Letter IV, dated October 10, 443, is one of Leo’s earliest surviving circular letters — addressed not to a single bishop but to all the bishops of the central and southern Italian regions and, in its closing formula, implicitly to all provinces. This format — the encyclical rescript issued to a whole regional episcopate simultaneously — is one of Leo’s characteristic instruments of governance, and it appears here fully formed within the first three years of his pontificate.

The three canonical subjects of the letter — the ordination of slaves without masters’ consent, the marriage discipline required for clergy, and the prohibition on usury — are not novel inventions of Leo’s. All three appear in earlier papal decretals and conciliar canons. What is characteristically Leonine is the mechanism by which they are enforced: not through a local synod or a metropolitan’s judgment, but through a direct papal rescript issued over Leo’s own name and authority to an entire region’s episcopate, with the threat of removal from office and exclusion from communion for any bishop who fails to comply.

The most significant passage for the primacy question is in Chapter II: hoc nobis specialiter vindicante — “We specifically reserve this to Ourselves.” Leo is not merely ruling that bigamists and widowers’ husbands must be removed from orders. He is specifying that this class of judgment belongs peculiarly to the Roman see’s own jurisdiction. The local bishop cannot exercise discretion here; the ruling comes from Rome, and its enforcement is accountable to Rome. This is the structure of a supreme jurisdiction, not a fraternal advisory role.

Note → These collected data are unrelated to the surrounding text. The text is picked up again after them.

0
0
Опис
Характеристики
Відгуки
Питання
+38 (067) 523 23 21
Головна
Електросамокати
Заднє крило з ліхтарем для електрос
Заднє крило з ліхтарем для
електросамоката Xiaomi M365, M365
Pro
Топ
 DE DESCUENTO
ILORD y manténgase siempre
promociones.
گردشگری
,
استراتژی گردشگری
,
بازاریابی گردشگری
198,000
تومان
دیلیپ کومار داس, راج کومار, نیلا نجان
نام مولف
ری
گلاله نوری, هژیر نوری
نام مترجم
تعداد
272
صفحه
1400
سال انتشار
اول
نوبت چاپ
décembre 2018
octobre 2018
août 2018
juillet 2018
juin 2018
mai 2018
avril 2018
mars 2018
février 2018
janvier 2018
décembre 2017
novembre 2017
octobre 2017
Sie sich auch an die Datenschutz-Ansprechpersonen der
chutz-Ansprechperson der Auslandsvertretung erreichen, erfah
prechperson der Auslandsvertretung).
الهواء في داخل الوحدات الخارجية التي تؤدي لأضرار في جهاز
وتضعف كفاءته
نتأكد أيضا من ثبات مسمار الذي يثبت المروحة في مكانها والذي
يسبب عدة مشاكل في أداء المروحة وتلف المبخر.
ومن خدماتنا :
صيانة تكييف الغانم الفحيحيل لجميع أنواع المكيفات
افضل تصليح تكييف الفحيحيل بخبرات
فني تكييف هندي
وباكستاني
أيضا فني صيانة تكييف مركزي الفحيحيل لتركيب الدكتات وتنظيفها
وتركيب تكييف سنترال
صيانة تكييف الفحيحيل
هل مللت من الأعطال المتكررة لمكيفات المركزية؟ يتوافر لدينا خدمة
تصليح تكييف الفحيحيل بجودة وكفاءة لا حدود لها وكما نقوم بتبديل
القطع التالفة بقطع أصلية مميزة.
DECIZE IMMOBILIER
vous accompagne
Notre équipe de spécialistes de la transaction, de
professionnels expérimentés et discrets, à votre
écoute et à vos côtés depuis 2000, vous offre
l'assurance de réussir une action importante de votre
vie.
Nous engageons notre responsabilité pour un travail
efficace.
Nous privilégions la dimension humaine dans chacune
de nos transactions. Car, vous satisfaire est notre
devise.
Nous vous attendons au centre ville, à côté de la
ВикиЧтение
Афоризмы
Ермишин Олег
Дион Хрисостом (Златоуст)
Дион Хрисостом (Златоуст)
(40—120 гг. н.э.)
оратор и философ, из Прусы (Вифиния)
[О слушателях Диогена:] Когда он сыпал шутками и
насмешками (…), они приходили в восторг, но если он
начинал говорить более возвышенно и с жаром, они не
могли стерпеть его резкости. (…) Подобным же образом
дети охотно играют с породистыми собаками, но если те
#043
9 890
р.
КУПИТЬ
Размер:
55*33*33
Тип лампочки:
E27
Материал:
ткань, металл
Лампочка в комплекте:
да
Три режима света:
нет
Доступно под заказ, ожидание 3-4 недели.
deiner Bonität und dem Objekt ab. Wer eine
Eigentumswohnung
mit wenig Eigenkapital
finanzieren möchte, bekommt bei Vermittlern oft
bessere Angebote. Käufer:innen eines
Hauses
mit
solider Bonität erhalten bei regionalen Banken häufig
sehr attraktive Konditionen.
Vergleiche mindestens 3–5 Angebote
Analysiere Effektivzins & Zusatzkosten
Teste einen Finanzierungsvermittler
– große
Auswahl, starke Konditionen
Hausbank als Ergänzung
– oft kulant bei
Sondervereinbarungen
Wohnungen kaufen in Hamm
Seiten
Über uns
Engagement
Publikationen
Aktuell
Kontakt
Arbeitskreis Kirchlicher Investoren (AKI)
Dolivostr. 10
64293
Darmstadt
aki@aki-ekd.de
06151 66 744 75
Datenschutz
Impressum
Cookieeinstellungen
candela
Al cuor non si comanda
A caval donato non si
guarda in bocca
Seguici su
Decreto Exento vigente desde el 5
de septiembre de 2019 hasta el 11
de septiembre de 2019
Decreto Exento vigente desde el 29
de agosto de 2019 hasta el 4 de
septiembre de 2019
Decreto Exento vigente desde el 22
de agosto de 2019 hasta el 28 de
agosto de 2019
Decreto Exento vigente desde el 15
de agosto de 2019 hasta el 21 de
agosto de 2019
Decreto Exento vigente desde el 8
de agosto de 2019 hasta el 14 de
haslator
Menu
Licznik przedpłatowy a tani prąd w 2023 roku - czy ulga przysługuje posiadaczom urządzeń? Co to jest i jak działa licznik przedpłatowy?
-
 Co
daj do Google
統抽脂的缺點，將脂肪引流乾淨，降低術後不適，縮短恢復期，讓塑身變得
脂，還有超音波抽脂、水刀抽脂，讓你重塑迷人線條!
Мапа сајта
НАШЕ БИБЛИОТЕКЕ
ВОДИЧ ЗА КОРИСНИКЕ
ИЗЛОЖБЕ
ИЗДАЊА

Chapter V’s closing is equally pointed. The threat of exclusion from “Our communion” — communionis nostrae — frames Roman communion as the thing at stake in episcopal compliance. A bishop who refuses Leo’s discipline is not merely in disagreement with a more senior colleague; he has stepped outside the communion of which the Roman see is the center and standard. Crucially, Leo does not present this as his own innovation: he explicitly grounds it in “the blessed Innocent and all Our predecessors” — the continuous chain of Roman bishops whose decretal legislation he is transmitting and applying. The authority he exercises here is inherited, not invented.

The letter is dated October 10, 443 — one of the earliest of Leo’s letters that can be precisely dated. Its recipient list confirms something equally important: that this kind of universal supervisory jurisdiction was not something Leo reached for in moments of crisis. He exercised it routinely, from the beginning of his pontificate, because it was the ordinary business of the office he had received.